Created 03-03-2018 09:09 PM
i have a job that runs every hour, i put a csv file into hdfs location and do an alter table to add that new location to the partition. Weirdly it took more than 50 min when it just takes 5-10 seconds. I am not sure why? how to start root cause analysis on this?
Created 03-04-2018 08:18 PM
Is this smth related to yarn.scheduler.capacity.maximum-am-resource-percent
<value>0.2</value>
which is Maximum percent of resources in the cluster which can be used to run application masters i.e. controls number of concurrent running applications.
at the time this happened, i had about 5-6 jobs using same queue... i guess this is the reason AM for this job didnt get resources allocated until rest of them finished.
so is the 0.2 mean 20% per queue or altogether all queues ?
Created 03-04-2018 03:29 PM
Created 03-04-2018 04:15 PM
Thanks for reply. My table is huge, msck just hangs.
Also, i see that although job started at 20:28 pm, the container dint launch until 20:55 and i dont see any logs.
what does explain exended do? how to use debug mode for a single query without actually changing in the configurations?
FinalStatus Reported by AM: | SUCCEEDED |
---|---|
Started: | Sat Mar 03 20:21:14 -0500 2018 |
Elapsed: | 34mins, 44sec |
Log Type: launch_container.sh
Log Upload Time: Sat Mar 03 20:55:59 -0500 2018|
Log Length: 9051
Showing 4096 bytes of 9051 total. Click here for the full log.

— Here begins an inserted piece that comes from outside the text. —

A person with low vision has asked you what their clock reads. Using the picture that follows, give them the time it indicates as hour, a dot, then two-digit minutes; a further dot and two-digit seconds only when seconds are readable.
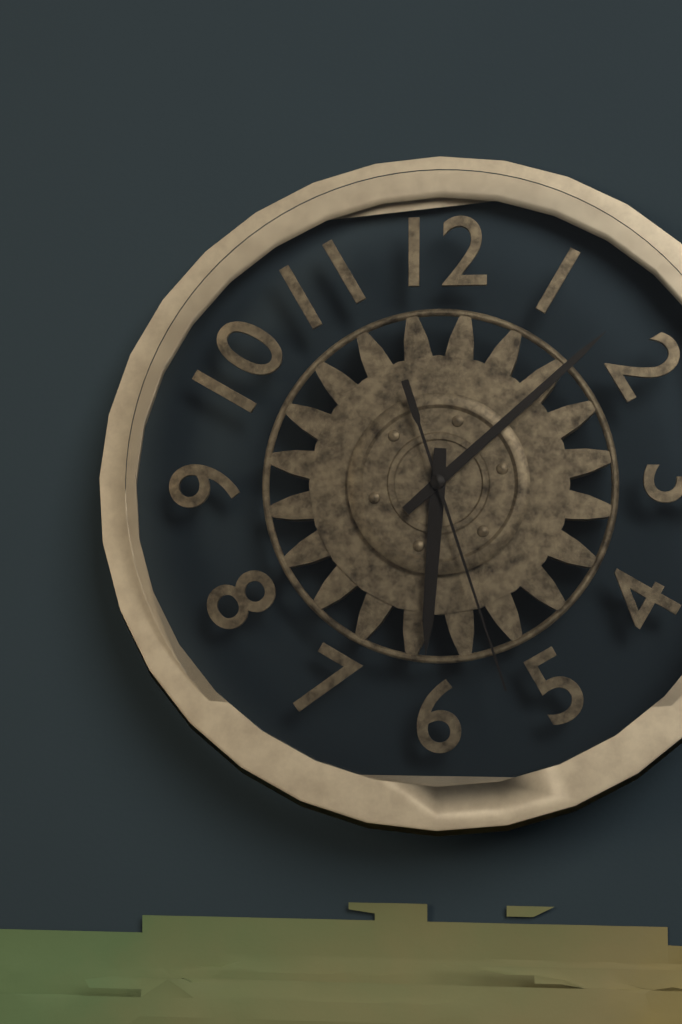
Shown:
6.08.27
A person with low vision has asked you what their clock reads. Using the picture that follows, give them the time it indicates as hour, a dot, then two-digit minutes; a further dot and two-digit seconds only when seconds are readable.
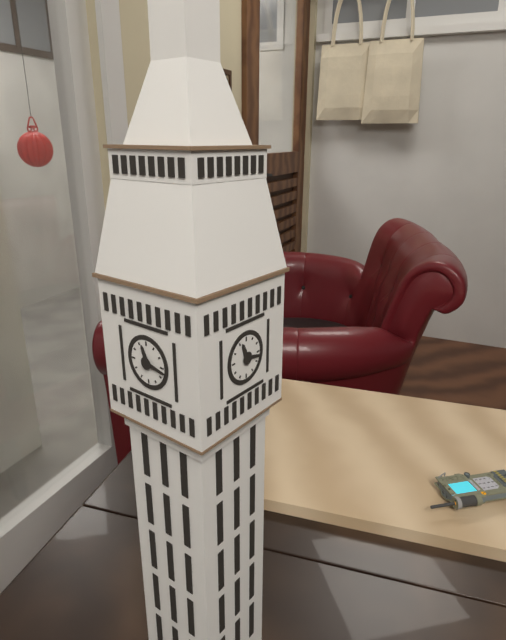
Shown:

I dont see anythign in logs. this happened twice during the last 2 days.
Created 03-04-2018 08:18 PM
Is this smth related to yarn.scheduler.capacity.maximum-am-resource-percent
<value>0.2</value>
which is Maximum percent of resources in the cluster which can be used to run application masters i.e. controls number of concurrent running applications.

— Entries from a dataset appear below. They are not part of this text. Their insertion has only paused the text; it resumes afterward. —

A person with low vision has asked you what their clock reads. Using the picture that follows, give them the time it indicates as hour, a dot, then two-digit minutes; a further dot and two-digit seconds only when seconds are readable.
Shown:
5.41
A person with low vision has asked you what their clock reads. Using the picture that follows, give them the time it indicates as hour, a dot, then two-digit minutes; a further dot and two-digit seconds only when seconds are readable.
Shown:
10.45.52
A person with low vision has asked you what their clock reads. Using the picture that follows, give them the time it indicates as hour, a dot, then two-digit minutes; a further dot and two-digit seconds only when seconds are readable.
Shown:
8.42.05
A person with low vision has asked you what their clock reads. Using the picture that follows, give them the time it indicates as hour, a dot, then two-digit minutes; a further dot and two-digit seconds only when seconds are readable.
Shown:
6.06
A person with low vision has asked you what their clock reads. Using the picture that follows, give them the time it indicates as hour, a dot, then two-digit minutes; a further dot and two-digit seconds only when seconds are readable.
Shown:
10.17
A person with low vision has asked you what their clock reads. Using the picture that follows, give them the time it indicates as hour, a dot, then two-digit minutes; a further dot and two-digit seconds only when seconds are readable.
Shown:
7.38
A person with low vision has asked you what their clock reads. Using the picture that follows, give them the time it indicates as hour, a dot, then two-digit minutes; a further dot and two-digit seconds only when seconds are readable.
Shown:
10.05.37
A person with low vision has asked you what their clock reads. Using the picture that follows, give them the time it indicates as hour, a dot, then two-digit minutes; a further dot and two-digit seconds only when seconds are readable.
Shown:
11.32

at the time this happened, i had about 5-6 jobs using same queue... i guess this is the reason AM for this job didnt get resources allocated until rest of them finished.
so is the 0.2 mean 20% per queue or altogether all queues ?

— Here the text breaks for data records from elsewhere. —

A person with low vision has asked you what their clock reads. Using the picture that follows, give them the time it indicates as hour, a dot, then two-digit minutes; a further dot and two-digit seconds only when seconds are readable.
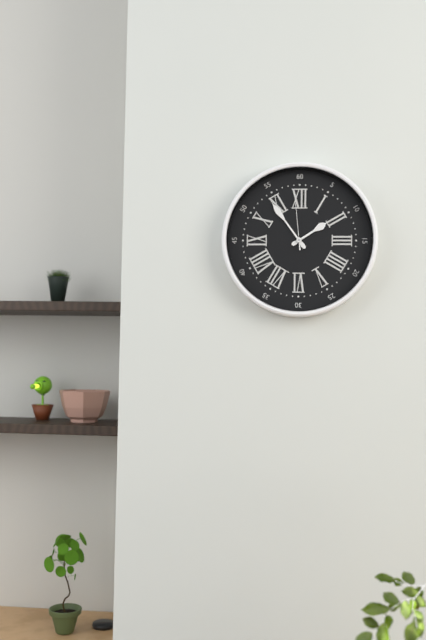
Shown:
1.54.59
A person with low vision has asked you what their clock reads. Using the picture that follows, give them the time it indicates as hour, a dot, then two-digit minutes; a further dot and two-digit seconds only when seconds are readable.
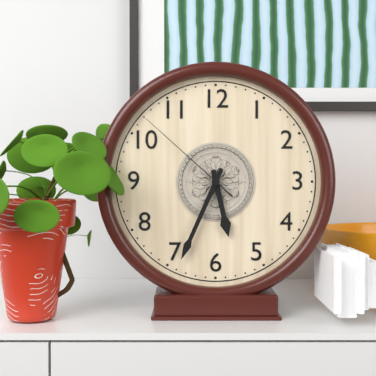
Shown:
5.34.52
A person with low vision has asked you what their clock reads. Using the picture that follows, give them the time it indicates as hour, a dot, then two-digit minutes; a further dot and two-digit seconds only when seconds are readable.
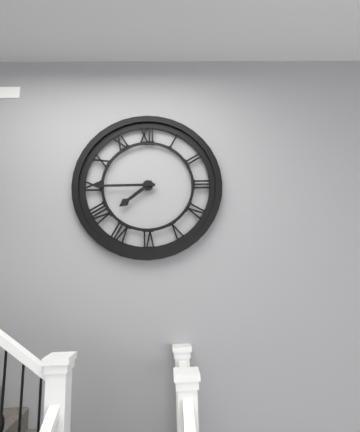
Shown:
7.45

Created 03-05-2018 02:41 AM
Hi @PJ
Which you have said like it didnt launched the containers till 8:55 which means its not getting the proper resource to start the process and as there are already jobs running in the same queue support the issue as well. try decreasing the value to 0.1 .
Created 03-05-2018 02:33 PM
yeah .. but i thought i have to increase the value so there can be more resources available to launch more AM's...
Created 03-05-2018 10:16 AM
This can be related to HIVE-13901. Depending on the FS, MSCK & Add partition can be slow.
Can you try Setting "hive.fetch.task.conversion=none" ?
Created 03-05-2018 02:46 PM
"i put a csv file into hdfs location and do an alter table to add that new location to the partition". Can you please explain this operation?